En esa línea, Kirchner cuestionó la combinación de “soberbia” e “ineficiencia” que, según su mirada, caracteriza a la gestión actual. No se trata únicamente de una crítica al estilo presidencial, sino de una advertencia sobre la forma en que se toman decisiones en la Casa Rosada, muchas veces sin articulación política ni capacidad de anticipar conflictos.

La acumulación de errores, en este sentido, empieza a tener efectos visibles. Lo que en los primeros meses podía leerse como parte de una lógica disruptiva, hoy comienza a ser interpretado como falta de rumbo.
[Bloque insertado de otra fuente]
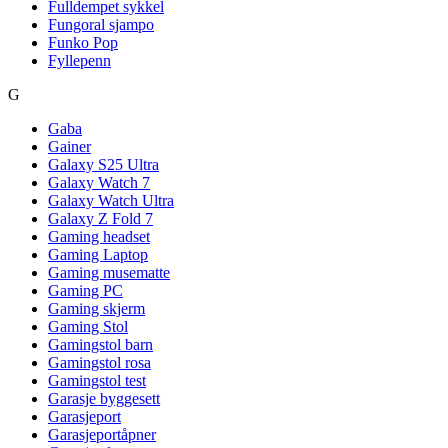
Fulldempet sykkel
Fungoral sjampo
Funko Pop
Fyllepenn
G
Gaba
Gainer
Galaxy S25 Ultra
Galaxy Watch 7
Galaxy Watch Ultra
Galaxy Z Fold 7
Gaming headset
Gaming Laptop
Gaming musematte
Gaming PC
Gaming skjerm
Gaming Stol
Gamingstol barn
Gamingstol rosa
Gamingstol test
Garasje byggesett
Garasjeport
Garasjeportåpner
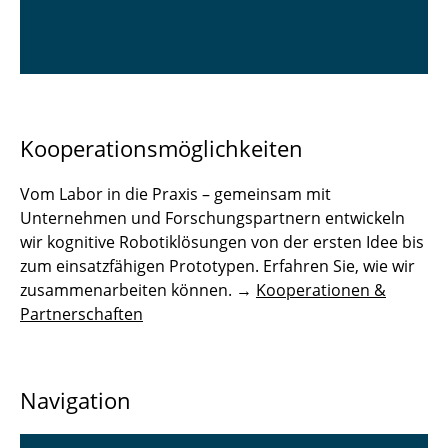
Kooperationsmöglichkeiten
Vom Labor in die Praxis – gemeinsam mit
Unternehmen und Forschungspartnern entwickeln
wir kognitive Robotiklösungen von der ersten Idee bis
zum einsatzfähigen Prototypen. Erfahren Sie, wie wir
zusammenarbeiten können. →
Kooperationen &
Partnerschaften
Navigation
El problema ya no es sólo lo que el gobierno hace, sino lo que no logra sostener en el tiempo.

Escándalos, tensiones y costo institucional

El señalamiento de Kirchner se da en paralelo a una serie de episodios que golpean al oficialismo y que exponen fisuras en su estructura. La situación del vocero presidencial Manuel Adorni, envuelto en cuestionamientos judiciales y políticos, se convirtió en un caso emblemático del deterioro interno.

En ese contexto, el diputado advirtió sobre el “costo político institucional” de estos conflictos, remarcando que no se trata de hechos aislados sino de una dinámica que erosiona la credibilidad del gobierno. La falta de respuestas claras y la tendencia a minimizar los problemas terminan amplificando su impacto.
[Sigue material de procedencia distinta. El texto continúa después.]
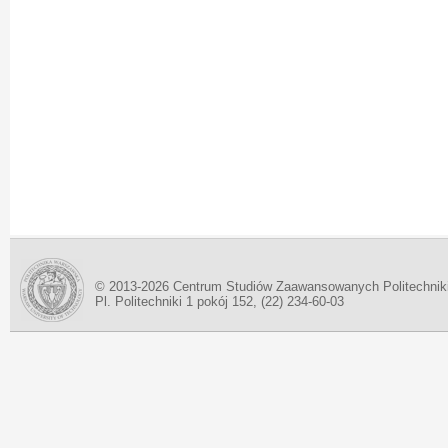
© 2013-2026 Centrum Studiów Zaawansowanych Politechnik
Pl. Politechniki 1 pokój 152, (22) 234-60-03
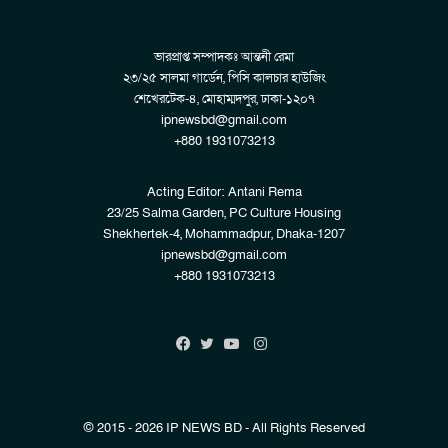
ভারপ্রাপ্ত সম্পাদকঃ আন্তনী রেমা
২৩/২৫ সালমা গার্ডেন, পিসি কালচার হাউজিং
শেখেরটেক-৪, মোহাম্মদপুর, ঢাকা-১২০৭
ipnewsbd@gmail.com
+880 1931073213
Acting Editor: Antani Rema
23/25 Salma Garden, PC Culture Housing
Shekhertek-4, Mohammadpur, Dhaka-1207
ipnewsbd@gmail.com
+880 1931073213
Instagram
Facebook
Twitter
YouTube
© 2015 - 2026 IP NEWS BD - All Rights Reserved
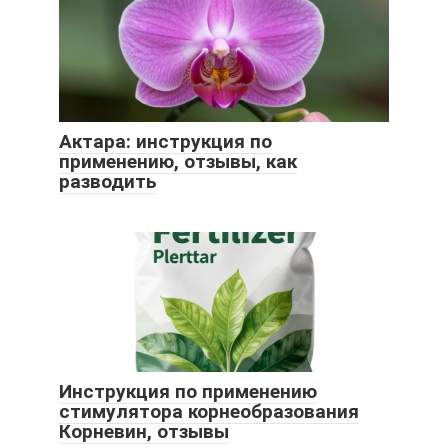
Актара: инструкция по
применению, отзывы, как
разводить
Инструкция по применению
стимулятора корнеобразования
Корневин, отзывы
El oficialismo, además, enfrenta tensiones crecientes dentro de su propia coalición, donde empiezan a aparecer diferencias tácticas y estratégicas. La dificultad para ordenar ese frente interno se suma a los problemas externos, configurando un escenario cada vez más inestable.

Una advertencia que excede la coyuntura

La frase de Kirchner, lejos de ser un comentario pasajero, funciona como una lectura de mediano plazo. Al sostener que Milei deberá revisar su estrategia, lo que pone en discusión es la viabilidad del rumbo actual en términos políticos, económicos e institucionales.
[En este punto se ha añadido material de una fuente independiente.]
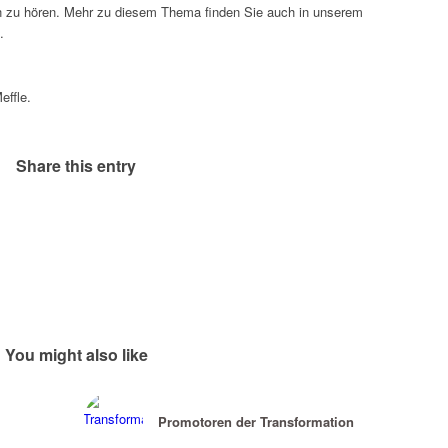
en zu hören. Mehr zu diesem Thema finden Sie auch in unserem
.
effle.
Share this entry
You might also like
Promotoren der Transformation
Desde esta perspectiva, el planteo también busca reordenar el tablero opositor, instalando la idea de que el gobierno atraviesa un punto de inflexión. Cuando los errores se acumulan y dejan de ser tolerados socialmente, el margen de maniobra se reduce y las decisiones empiezan a tener un costo inmediato.

En ese escenario, la advertencia del dirigente peronista adquiere un peso particular: no sólo interpela al gobierno, sino que anticipa un clima político donde la disputa por el rumbo del país se vuelve cada vez más intensa. Y donde, como sugiere el propio Kirchner, seguir por el mismo camino puede dejar de ser una opción viable para Milei.